Supplied passage —
Simplilearn Data Analyst Questions Flashcards
What is data mining?
process of finding new, relevant information; it takes raw data and transforms it into valuable information
What is data profiling?
process of assessing a dataset for uniqueness, consistency, and logic; it usually doesn’t involving identifying incorrect/inaccurate data
What is data wrangling?
the process of cleaning, structuring, and enriching raw data into a desired, usable format for better decision-making
What is a simple process of data wrangling?
discover –> structure –> clean –> enrich –> validate –> analyze
Data Wrangling vs Data Cooking?
Data cooking involves falsifying data or selectively deleting data to improve a hypothesis
An example is demographic data being manipulated by fieldworkers, researchers, etc. to support behavioral science theory.
What are common problems data analysts encounter during analysis?
1) handling duplicate/missing values
2) collecting meaningful, correct data at the right time
3) making data secure
4) dealing with compliance issues (ensuring that sensitive data is organized and meets enterprise business rules and legal/govt regulations)
5) handling data purging (freeing up database space) and storage issues
What are some steps in the analytics project?
1) state/understand the problem
2) collect data
3) clean data
4) explore and analyze the data
5) interpret results
What are some technical tools used for analysis and presentation?
MS SQL Server, MySQL, MS Excel, IBM SPSS, Tableau, Python, MS PowerPoint
What are some best practices for data cleaning?
Make a data cleaning plan by understanding where common errors happen and keep communications open;
Identify and remove duplicates before working with data;
Focus on accuracy, maintain value types of data, provide mandatory constraints, and set cross-field validation;
Standardize the data at the point of entry so that there’s less chaos and fewer errors occur
How can you handle missing values in a dataset?
Listwise deletion: an entire record is excluded from analysis if any single value is missing
Average imputation: Use the average value of the responses from other participants to replace missing values
Regression substitution: use multiple-regression analysis to estimate a missing value
Multiple imputation: create plausible values based on correlations for missing data and then averages the simulated datasets by incorporating random errors in predictions
What is a normal distribution?

Record excerpts —
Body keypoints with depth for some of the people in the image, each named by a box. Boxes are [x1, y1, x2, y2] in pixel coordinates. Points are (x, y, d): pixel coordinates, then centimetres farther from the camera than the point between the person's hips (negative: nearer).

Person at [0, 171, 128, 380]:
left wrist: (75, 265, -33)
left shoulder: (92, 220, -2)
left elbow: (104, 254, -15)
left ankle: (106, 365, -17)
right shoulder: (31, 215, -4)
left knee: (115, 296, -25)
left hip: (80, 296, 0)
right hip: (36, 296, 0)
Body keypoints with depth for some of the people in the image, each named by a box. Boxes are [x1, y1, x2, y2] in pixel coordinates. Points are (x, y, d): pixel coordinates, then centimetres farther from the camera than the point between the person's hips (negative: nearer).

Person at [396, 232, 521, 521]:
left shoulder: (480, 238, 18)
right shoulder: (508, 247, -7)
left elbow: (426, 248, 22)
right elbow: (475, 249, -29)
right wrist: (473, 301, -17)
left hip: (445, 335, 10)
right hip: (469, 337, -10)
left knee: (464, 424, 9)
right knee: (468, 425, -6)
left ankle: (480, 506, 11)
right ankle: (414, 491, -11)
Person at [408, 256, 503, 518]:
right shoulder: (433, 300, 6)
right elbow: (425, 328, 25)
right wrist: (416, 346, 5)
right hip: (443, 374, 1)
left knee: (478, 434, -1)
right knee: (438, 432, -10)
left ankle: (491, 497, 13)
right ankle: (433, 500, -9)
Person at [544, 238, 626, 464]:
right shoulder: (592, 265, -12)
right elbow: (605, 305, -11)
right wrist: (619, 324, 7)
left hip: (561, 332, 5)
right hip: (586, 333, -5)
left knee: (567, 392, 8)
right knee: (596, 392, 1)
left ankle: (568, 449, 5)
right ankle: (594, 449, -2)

==

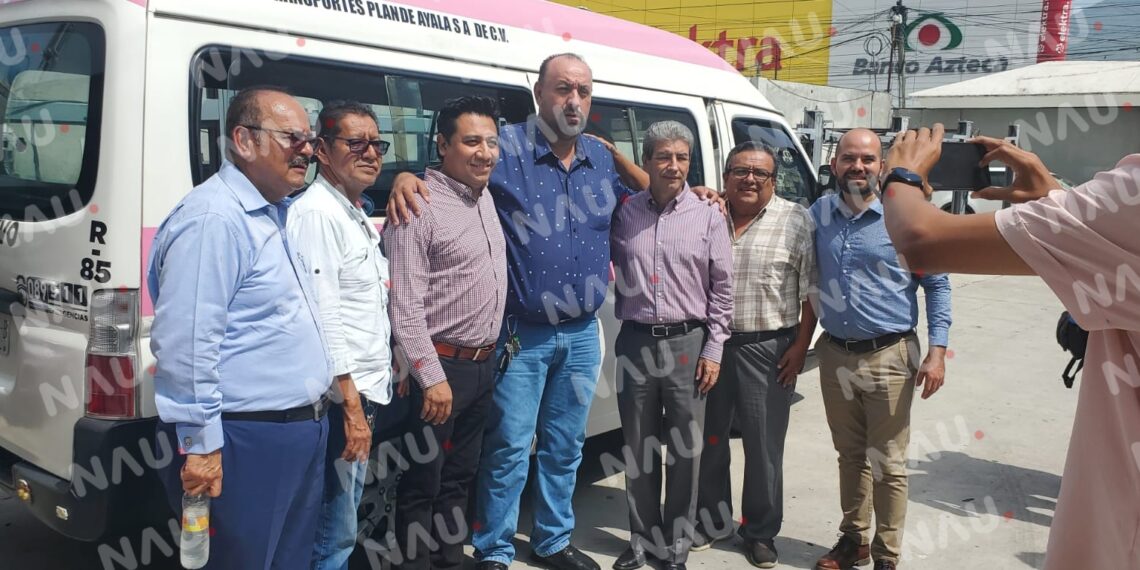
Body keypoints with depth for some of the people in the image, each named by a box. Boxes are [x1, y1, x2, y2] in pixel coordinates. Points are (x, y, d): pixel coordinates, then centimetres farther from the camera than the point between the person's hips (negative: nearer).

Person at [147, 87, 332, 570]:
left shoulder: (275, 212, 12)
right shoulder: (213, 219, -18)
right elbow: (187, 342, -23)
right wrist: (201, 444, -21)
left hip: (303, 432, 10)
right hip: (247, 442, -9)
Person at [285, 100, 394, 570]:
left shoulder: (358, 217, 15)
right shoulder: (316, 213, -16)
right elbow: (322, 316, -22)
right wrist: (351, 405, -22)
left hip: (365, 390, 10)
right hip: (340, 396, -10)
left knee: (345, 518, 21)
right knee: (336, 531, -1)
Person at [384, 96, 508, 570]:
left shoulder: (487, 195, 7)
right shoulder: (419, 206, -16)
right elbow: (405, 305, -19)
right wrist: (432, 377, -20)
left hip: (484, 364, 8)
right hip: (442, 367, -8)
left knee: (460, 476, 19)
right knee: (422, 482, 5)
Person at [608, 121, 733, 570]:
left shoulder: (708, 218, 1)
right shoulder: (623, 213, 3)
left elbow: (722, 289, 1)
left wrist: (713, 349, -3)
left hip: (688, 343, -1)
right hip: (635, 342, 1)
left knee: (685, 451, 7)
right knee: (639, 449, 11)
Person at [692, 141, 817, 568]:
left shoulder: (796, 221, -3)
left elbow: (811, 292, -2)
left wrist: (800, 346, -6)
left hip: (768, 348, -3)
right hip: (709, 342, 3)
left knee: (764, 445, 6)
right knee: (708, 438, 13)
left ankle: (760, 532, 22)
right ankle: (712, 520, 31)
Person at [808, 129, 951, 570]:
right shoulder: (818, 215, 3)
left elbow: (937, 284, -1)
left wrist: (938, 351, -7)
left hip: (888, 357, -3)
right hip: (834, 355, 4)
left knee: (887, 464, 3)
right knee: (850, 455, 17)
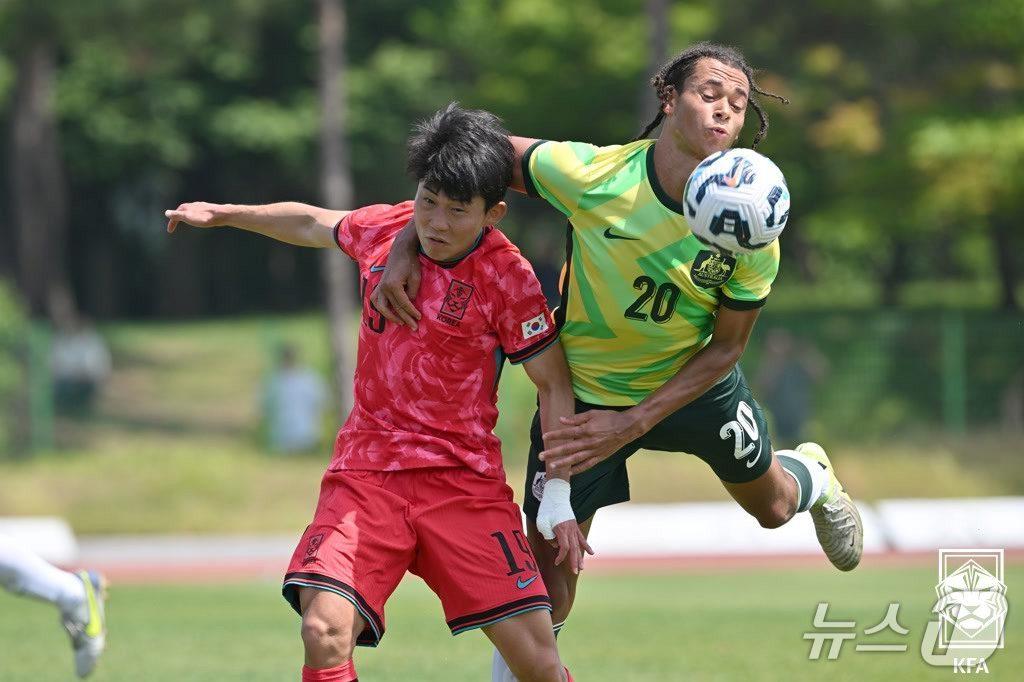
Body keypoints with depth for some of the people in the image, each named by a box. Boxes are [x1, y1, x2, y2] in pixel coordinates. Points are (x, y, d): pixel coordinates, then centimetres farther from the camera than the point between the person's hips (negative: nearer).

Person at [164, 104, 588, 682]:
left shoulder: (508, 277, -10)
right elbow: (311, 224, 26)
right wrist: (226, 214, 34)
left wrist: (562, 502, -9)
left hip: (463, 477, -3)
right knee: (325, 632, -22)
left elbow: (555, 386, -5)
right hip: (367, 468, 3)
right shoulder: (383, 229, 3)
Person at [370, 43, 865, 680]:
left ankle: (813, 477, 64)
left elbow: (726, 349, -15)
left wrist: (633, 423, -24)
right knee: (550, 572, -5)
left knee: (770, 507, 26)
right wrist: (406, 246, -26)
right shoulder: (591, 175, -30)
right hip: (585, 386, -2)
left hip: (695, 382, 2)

...

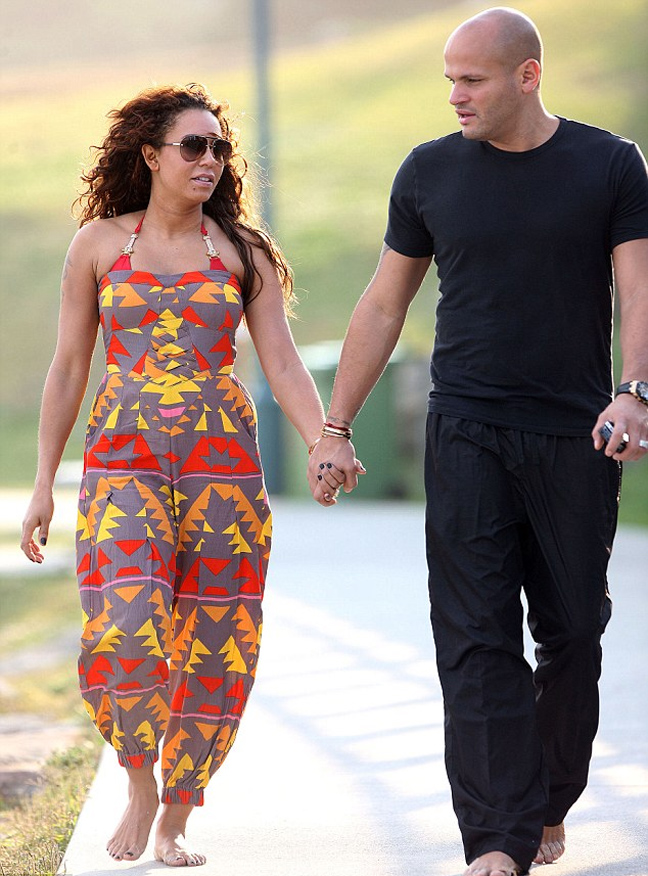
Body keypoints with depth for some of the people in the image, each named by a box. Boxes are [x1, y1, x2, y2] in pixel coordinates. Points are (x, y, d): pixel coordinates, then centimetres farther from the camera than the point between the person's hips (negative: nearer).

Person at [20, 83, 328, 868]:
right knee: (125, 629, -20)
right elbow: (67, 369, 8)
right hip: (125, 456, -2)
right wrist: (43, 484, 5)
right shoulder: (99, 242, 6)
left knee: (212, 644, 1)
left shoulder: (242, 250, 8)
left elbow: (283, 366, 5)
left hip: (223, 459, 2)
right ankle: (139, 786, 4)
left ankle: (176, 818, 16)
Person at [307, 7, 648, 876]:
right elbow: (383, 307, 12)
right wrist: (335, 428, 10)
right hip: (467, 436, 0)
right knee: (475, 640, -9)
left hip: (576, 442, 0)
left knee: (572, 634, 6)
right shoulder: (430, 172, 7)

Activity list —
A - In the data analyst flashcards, what does listwise deletion exclude from analysis?
B - Carry on the data analyst flashcards from the point where they stop.

Answers for the exercise —
A - An entire record, if any single value in it is missing.

B -
It is a type of continuous probability distribution that is symmetric about a mean and appears as a bell curve.
mean = median = mode and they are located at the center of the graph
68% of data lies within 1 std away from the mean/avg
95% data falls within 2 std away from mean/avg
99.7% data falls within 3 std away from mean/avg
What is time series analysis?
Time series analysis is a statistical method that deals with an ordered sequence of values of a variable at equally spaced time intervals
In Tableau, what differs between joining and blending?
Data joining can only be done when data comes from the same source. So to combine two tables, the tables must be from the same databases or two/more sheets from the same Excel file.
Meanwhile, data blending is used when data is from 2/more different sources. An example would be combining an Oracle table with SQL Server or combining an Excel sheet and Oracle table.
In data joining, all combined tables/sheets contains a common set of dimensions/measures. On the other hand, data blending has each data source contain its own set of dimensions/measures.
Overfitting vs Underfitting
Overfitting: A model trains the data too well using the training set, causing significant performance drops over the test/validation set. This happens when the model understands noise and random fluctuations too well and over-specifies.
Underfitting: A model is not able to train data well or generalize new data. It performs poorly on both training and testing data. This happens when there is less data to build an accurate model or if the model does not suit the data (e.g.: using a linear model on non-linear data).
In MS Excel, a numeric value can be treated as a text value if it is preceded by an…
Apostrophe (‘)
In Excel, what is the difference between COUNT, COUNTA, COUNTBLANK, and COUNTIF?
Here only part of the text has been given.